> Data extracted from a collection:
- - - - -

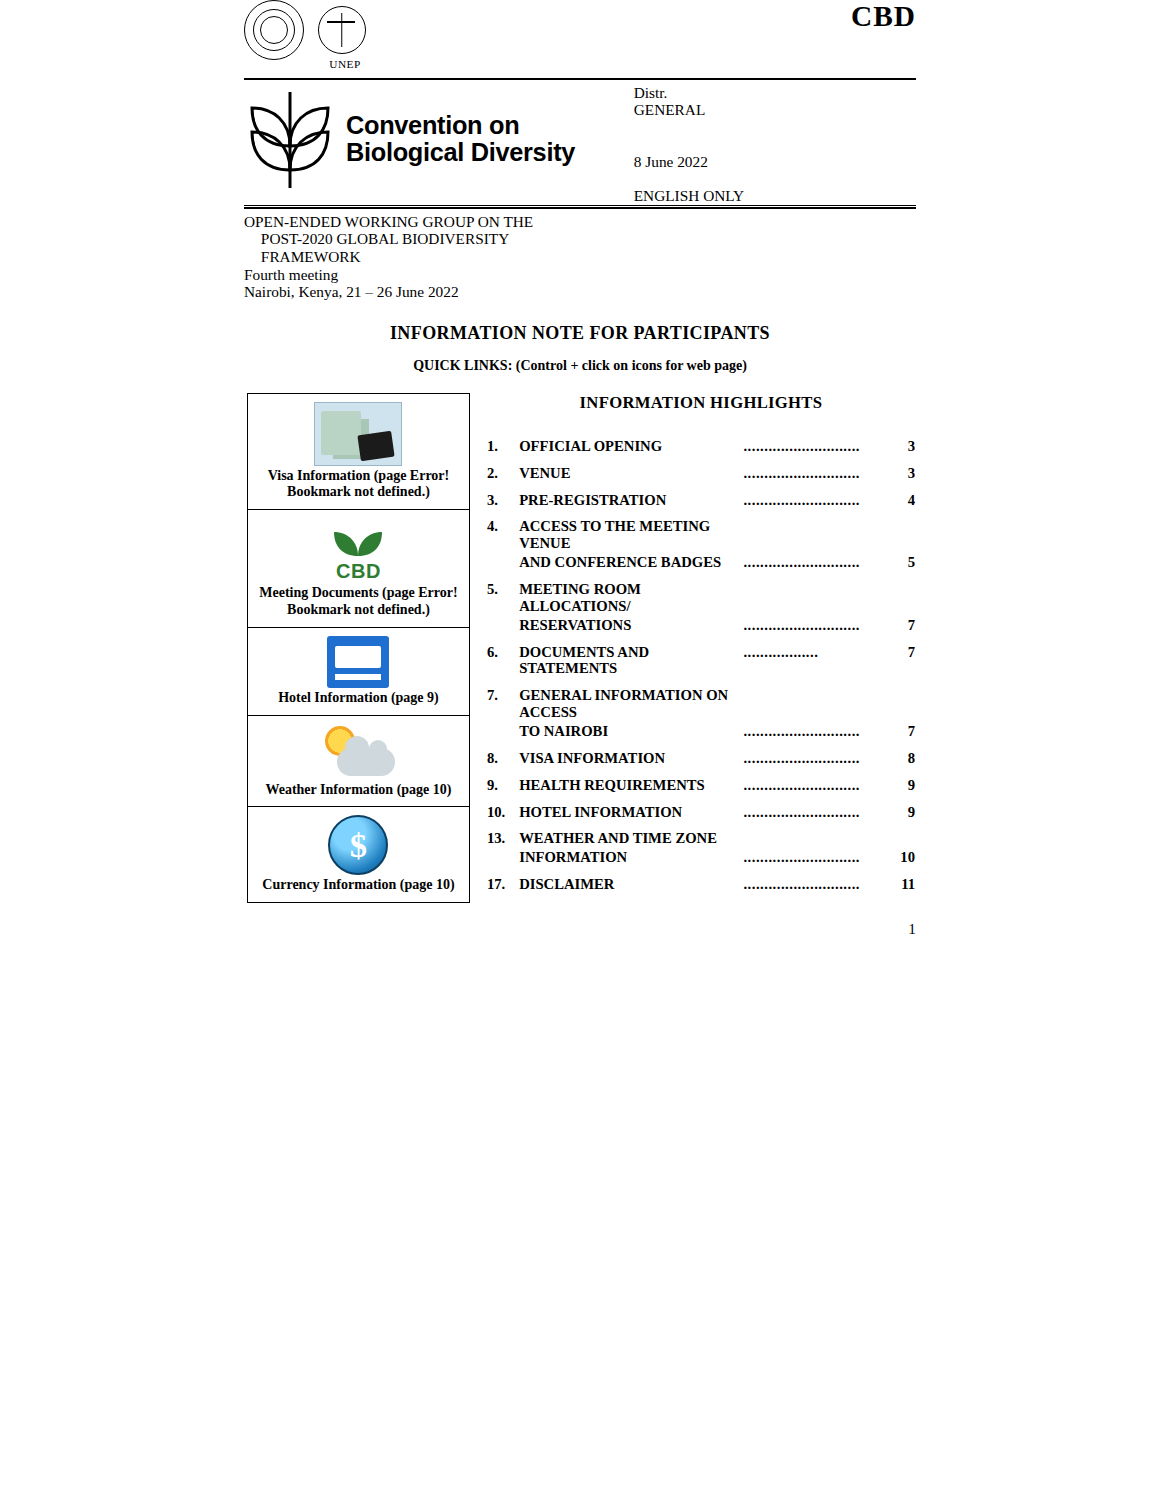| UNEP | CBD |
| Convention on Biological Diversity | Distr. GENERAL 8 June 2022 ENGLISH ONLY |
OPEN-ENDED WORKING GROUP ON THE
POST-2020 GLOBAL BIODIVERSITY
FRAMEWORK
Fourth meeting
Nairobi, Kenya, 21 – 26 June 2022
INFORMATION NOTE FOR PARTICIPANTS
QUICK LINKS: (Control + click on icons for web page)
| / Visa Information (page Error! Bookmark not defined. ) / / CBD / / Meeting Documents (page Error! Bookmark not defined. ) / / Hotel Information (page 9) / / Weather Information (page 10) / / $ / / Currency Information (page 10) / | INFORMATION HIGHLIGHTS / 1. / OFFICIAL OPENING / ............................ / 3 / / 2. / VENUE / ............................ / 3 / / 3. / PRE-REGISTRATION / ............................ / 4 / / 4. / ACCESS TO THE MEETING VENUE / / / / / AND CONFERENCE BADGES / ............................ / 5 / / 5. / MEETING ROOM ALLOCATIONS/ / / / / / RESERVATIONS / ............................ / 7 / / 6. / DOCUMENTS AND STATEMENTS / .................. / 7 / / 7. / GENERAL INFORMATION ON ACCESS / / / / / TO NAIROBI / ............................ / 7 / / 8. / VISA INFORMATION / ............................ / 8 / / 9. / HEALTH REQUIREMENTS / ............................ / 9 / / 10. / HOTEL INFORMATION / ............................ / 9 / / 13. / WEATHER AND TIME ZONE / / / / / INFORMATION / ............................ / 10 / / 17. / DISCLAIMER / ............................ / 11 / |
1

- - - - -

> The task:
Output every record verbatim, excluding any picture it contains.

> Solved exercise:
| UNEP | CBD |
| Convention on Biological Diversity | Distr. GENERAL 8 June 2022 ENGLISH ONLY |
OPEN-ENDED WORKING GROUP ON THE
POST-2020 GLOBAL BIODIVERSITY
FRAMEWORK
Fourth meeting
Nairobi, Kenya, 21 – 26 June 2022
INFORMATION NOTE FOR PARTICIPANTS
QUICK LINKS: (Control + click on icons for web page)
| / Visa Information (page Error! Bookmark not defined. ) / / CBD / / Meeting Documents (page Error! Bookmark not defined. ) / / Hotel Information (page 9) / / Weather Information (page 10) / / $ / / Currency Information (page 10) / | INFORMATION HIGHLIGHTS / 1. / OFFICIAL OPENING / ............................ / 3 / / 2. / VENUE / ............................ / 3 / / 3. / PRE-REGISTRATION / ............................ / 4 / / 4. / ACCESS TO THE MEETING VENUE / / / / / AND CONFERENCE BADGES / ............................ / 5 / / 5. / MEETING ROOM ALLOCATIONS/ / / / / / RESERVATIONS / ............................ / 7 / / 6. / DOCUMENTS AND STATEMENTS / .................. / 7 / / 7. / GENERAL INFORMATION ON ACCESS / / / / / TO NAIROBI / ............................ / 7 / / 8. / VISA INFORMATION / ............................ / 8 / / 9. / HEALTH REQUIREMENTS / ............................ / 9 / / 10. / HOTEL INFORMATION / ............................ / 9 / / 13. / WEATHER AND TIME ZONE / / / / / INFORMATION / ............................ / 10 / / 17. / DISCLAIMER / ............................ / 11 / |
1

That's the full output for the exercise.